Emma's client was a young, fair-skinned woman named Anna Kelley. Anna had approached the law firm of Adler, McCormick & Madison months earlier when her Northeast health-care provider, Interscope Insurance, dropped Anna from coverage without explanation during a difficult battle with breast cancer. Eventually it was revealed that Interscope had instituted a controversial new profit-making policy called "Retroactive Review." Even though Anna had been approved for coverage and had been paying premiums with her employer for over tow years, Interscope cut her coverage, claiming there were "inconsistencies" on Anna's application after the hospital began submitting bills. As it turned out, there were inconsistencies on lots of customer's applications─inconsistencies discovered by Interscope only after one of their clients got sick.
On the final day of the trial, twelve earnest jurors watched from the jury box, listening to closing arguments from defense attorney Kenneth Blackman. In the end, the jury trusted Emma, agreed with the evidence she'd presented in her case, and returned from deliberation with a favorable verdict, and ultimately, a seven-million-dollar award.
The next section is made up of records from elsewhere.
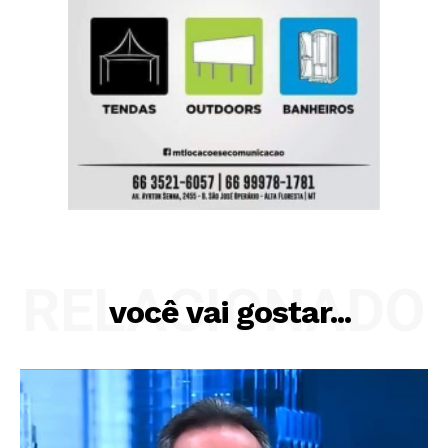
RELACIONADO
você vai gostar...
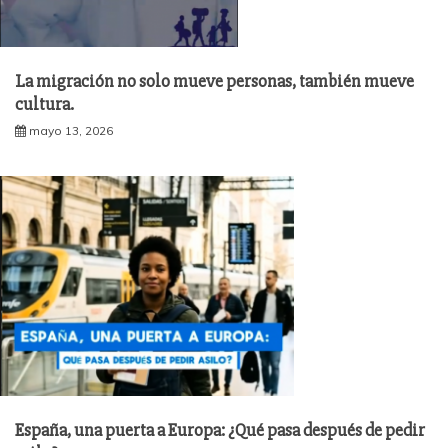
La migración no solo mueve personas, también mueve
cultura.
mayo 13, 2026
España, una puerta a Europa: ¿Qué pasa después de pedir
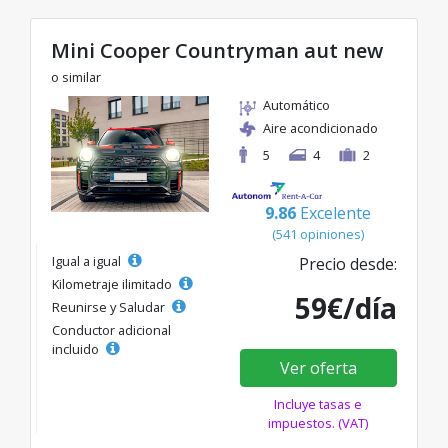
Mini Cooper Countryman aut new
o similar
Automático
Aire acondicionado
5
4
2
9.86
Excelente
(541 opiniones)
Igual a igual
Precio desde:
Kilometraje ilimitado
59€/día
Reunirse y Saludar
Conductor adicional
incluido
Ver oferta
Incluye tasas e
impuestos. (VAT)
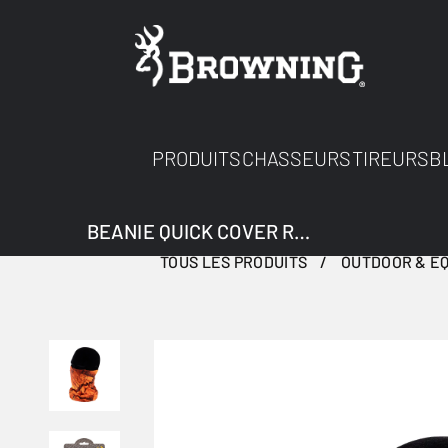
PRODUITS
CHASSEURS
TIREURS
B
BEANIE QUICK COVER RT BLAZE
TOUS LES PRODUITS
OUTDOOR & E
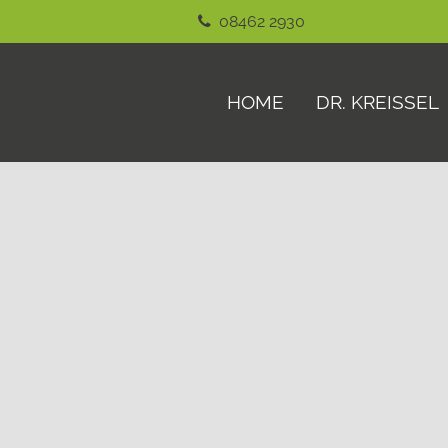
08462 2930
HOME
DR. KREISSEL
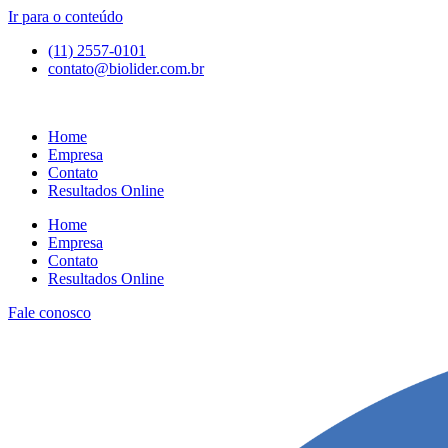
Ir para o conteúdo
(11) 2557-0101
contato@biolider.com.br
Home
Empresa
Contato
Resultados Online
Home
Empresa
Contato
Resultados Online
Fale conosco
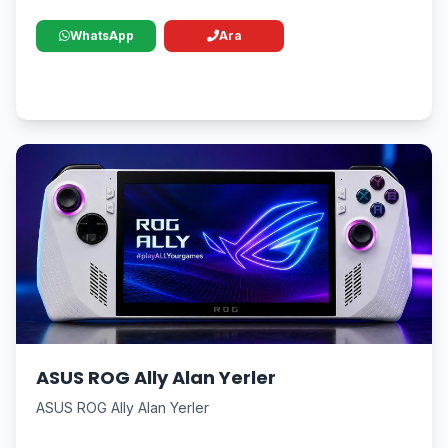
WhatsApp
Ara
ASUS ROG Ally Alan Yerler
ASUS ROG Ally Alan Yerler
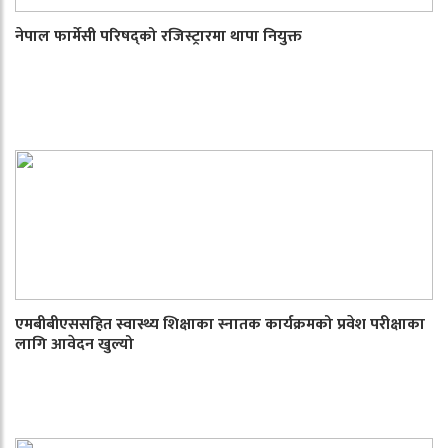
नेपाल फार्मेसी परिषद्को रजिस्ट्रारमा थापा नियुक्त
एमबीबीएससहित स्वास्थ्य शिक्षाका स्नातक कार्यक्रमको प्रवेश परीक्षाका
लागि आवेदन खुल्यो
"I didn't know where to turn," Anna confided to her after the trial. "I felt so hopeless and didn't think there was anything I could do. I felt so small, you know? Like these were the big guys, They could do whatever they wanted."
The courtroom bustled. Dismissed jurors headed back to the jury room, Judge Brown stood and collected papers from his bench, and Kenneth Blackman briskly exited the courtroom, Emma reached across the table to touch Anna's sleeve.
"But you did do something, Anna. You stood up to those big guys, and you won."
Anna smiled with the realization that ll they'd set out to do had been accomplished. She leaned over and gave Emma a hug.
"Thank you."
"I'm proud of you," Emma said. "You could have run away, but you didn't. That's what most of us do when we have to face a giant."
In the hallway, her colleague Colin Douglas congratulated Emma with a cordial embrace. Colin represented the new breed of smart, young, and hip Northeastern lawyers: the man in the Kensington suit with a racquetball-thin and money-clip-thick physique.
"You were incredible," he said to her in a near whisper, letting Emma slip back out of his arms, the space between them returning to a more professional distance. "This calls for a celebration. What would you say to dinner tonight at 33's? You've earned yourself a night of extravagance."
"Frankly, I'd welcome any diversion from the endless stacks of depositions I've been reading."
She smiled at Colin. "How come you always make me feel so special?"
"Because you are," he said.
Emma tried to read his expression, but wasn't quite sure where the smooth lawyer ended and the intriguing friend began. Colin was a man who drove too fast in his BMW and thrived in the accelerated pace of a seventy-hour workweek. She imagined him guarding his Sundays for tennis at a private country club or three-day weekends at Martha's Vineyard.
They were both up-and-comers in Boston city laws. His star shone a little brighter, though Emma suspected her Interscope victory might raise her own status a notch or two. Did he picture the two of them together? Could she?
"Then it's a date," he said. "I'll make a reservation for seven thirty."
"It makes me nervous when you use the word date. You know I think of us as just friends, don't you?"
Colin reeled back on the heel of his Allen-Edmonds dress shoe.
"Emma, can I help it if only one of us has seen the light?"
"Maybe we should put dinner on hold until one of us changes his light switch."
Congratulations, counselor." Robert Adler stepped into their circle and patted Emma on her shoulder. "I can't tell you how much I enjoyed seeing Kenneth Blackman crushed this morning."
The seventy-five-year-old senior partner of Adler, McCormick & Madison crowed at the taste of sweet victory.